The two types of magnetic attraction are thus offset each other, thus being almost completely free from disturbing the movement of the vehicle 100 on the railway 2.

Therefore, it is noted that only the magnetic attraction, generated between each wheel and the railway 2 at the tangential contact line, intends to stop the vehicle 100 on the railway 2 during the movement of the vehicle 100. However, the magnetic attraction, generated between the wheels and the railway 2 at the tangential contact lines, is almost negligible since the tangential contact lines of the wheels only form a very small area. Therefore, it is possible for the toy vehicle 100 to smoothly move along the metal railway 2 while being less likely to be disturbed by the magnetic attraction between the wheels and the magnetic rings 55 and 65 when the drive force for the vehicle 100 is increased by making the flywheel 40 heavier.

Figs. 4a and 4b are sectional views, showing the cross-sections of metal

railways 2 in accordance with different modifications of the primary embodiment of this invention. In the railway 2 of Fig. 4a, a longitudinal metal strip 2a, which has a width equal to the distance between the outside edges of the wheels, is arrayed along the central axis on the top surface of the rail 2d. In the railway 2 of Fig. 4b, two longitudinal metal strip 2c, which individually have the same width as that of each wheel, are parallely arrayed along the top surface of the rail 2d.

When using a railway 2 of Fig. 4a or 4b, it is possible to almost completely prevent the wheels, individually covered with a permanent magnet ring 55 or 65 on its circumferential surface, from being undesirably removed from the metal strip (s) 2a or 2c of the railway 2 during a movement of the vehicle 100 along the railway 2.

Therefore, the toy vehicle 100 stably moves along the railway 2 without being undesirably removed from the rail 2d.

Fig. 5 is a view, showing the toy vehicle 100 of Fig. 1 moving on a vertical metal wall.

Given task 1: Copy the records again verbatim, from the line containing "order: Malpighiales" through the end of the records.

Exercise material:
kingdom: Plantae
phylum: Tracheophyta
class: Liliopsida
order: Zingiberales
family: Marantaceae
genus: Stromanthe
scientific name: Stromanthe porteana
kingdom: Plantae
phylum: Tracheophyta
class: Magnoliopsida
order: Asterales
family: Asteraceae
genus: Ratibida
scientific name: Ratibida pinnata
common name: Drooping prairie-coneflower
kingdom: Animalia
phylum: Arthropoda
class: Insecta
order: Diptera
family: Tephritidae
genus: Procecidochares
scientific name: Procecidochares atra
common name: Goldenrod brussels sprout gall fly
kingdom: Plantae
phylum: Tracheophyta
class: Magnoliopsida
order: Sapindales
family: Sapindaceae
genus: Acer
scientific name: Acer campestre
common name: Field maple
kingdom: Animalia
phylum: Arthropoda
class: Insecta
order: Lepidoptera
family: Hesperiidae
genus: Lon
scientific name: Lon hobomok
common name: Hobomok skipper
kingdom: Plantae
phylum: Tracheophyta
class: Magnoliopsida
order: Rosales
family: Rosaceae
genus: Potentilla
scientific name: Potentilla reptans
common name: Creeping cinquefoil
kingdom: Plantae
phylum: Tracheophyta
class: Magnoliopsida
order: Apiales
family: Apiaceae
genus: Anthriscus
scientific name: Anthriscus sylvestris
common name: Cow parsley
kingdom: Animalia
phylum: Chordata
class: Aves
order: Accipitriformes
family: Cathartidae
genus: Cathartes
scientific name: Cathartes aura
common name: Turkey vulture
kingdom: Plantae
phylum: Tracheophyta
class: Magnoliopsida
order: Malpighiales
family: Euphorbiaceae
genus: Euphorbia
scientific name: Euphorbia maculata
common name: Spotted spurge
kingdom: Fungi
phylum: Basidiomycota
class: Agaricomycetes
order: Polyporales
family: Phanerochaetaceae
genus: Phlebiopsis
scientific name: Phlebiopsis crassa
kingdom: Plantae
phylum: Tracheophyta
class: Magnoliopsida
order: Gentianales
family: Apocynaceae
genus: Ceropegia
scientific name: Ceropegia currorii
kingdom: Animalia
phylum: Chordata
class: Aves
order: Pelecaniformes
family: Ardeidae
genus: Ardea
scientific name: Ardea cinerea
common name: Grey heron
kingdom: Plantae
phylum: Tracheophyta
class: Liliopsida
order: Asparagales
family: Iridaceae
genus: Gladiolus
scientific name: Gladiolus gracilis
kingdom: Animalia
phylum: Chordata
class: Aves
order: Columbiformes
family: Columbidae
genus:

Given task 2: In the toy railway vehicle text, what width does the longitudinal metal strip 2a of Fig. 4a have?

Answer 1:
order: Malpighiales
family: Euphorbiaceae
genus: Euphorbia
scientific name: Euphorbia maculata
common name: Spotted spurge
kingdom: Fungi
phylum: Basidiomycota
class: Agaricomycetes
order: Polyporales
family: Phanerochaetaceae
genus: Phlebiopsis
scientific name: Phlebiopsis crassa
kingdom: Plantae
phylum: Tracheophyta
class: Magnoliopsida
order: Gentianales
family: Apocynaceae
genus: Ceropegia
scientific name: Ceropegia currorii
kingdom: Animalia
phylum: Chordata
class: Aves
order: Pelecaniformes
family: Ardeidae
genus: Ardea
scientific name: Ardea cinerea
common name: Grey heron
kingdom: Plantae
phylum: Tracheophyta
class: Liliopsida
order: Asparagales
family: Iridaceae
genus: Gladiolus
scientific name: Gladiolus gracilis
kingdom: Animalia
phylum: Chordata
class: Aves
order: Columbiformes
family: Columbidae
genus:

Answer 2: A width equal to the distance between the outside edges of the wheels.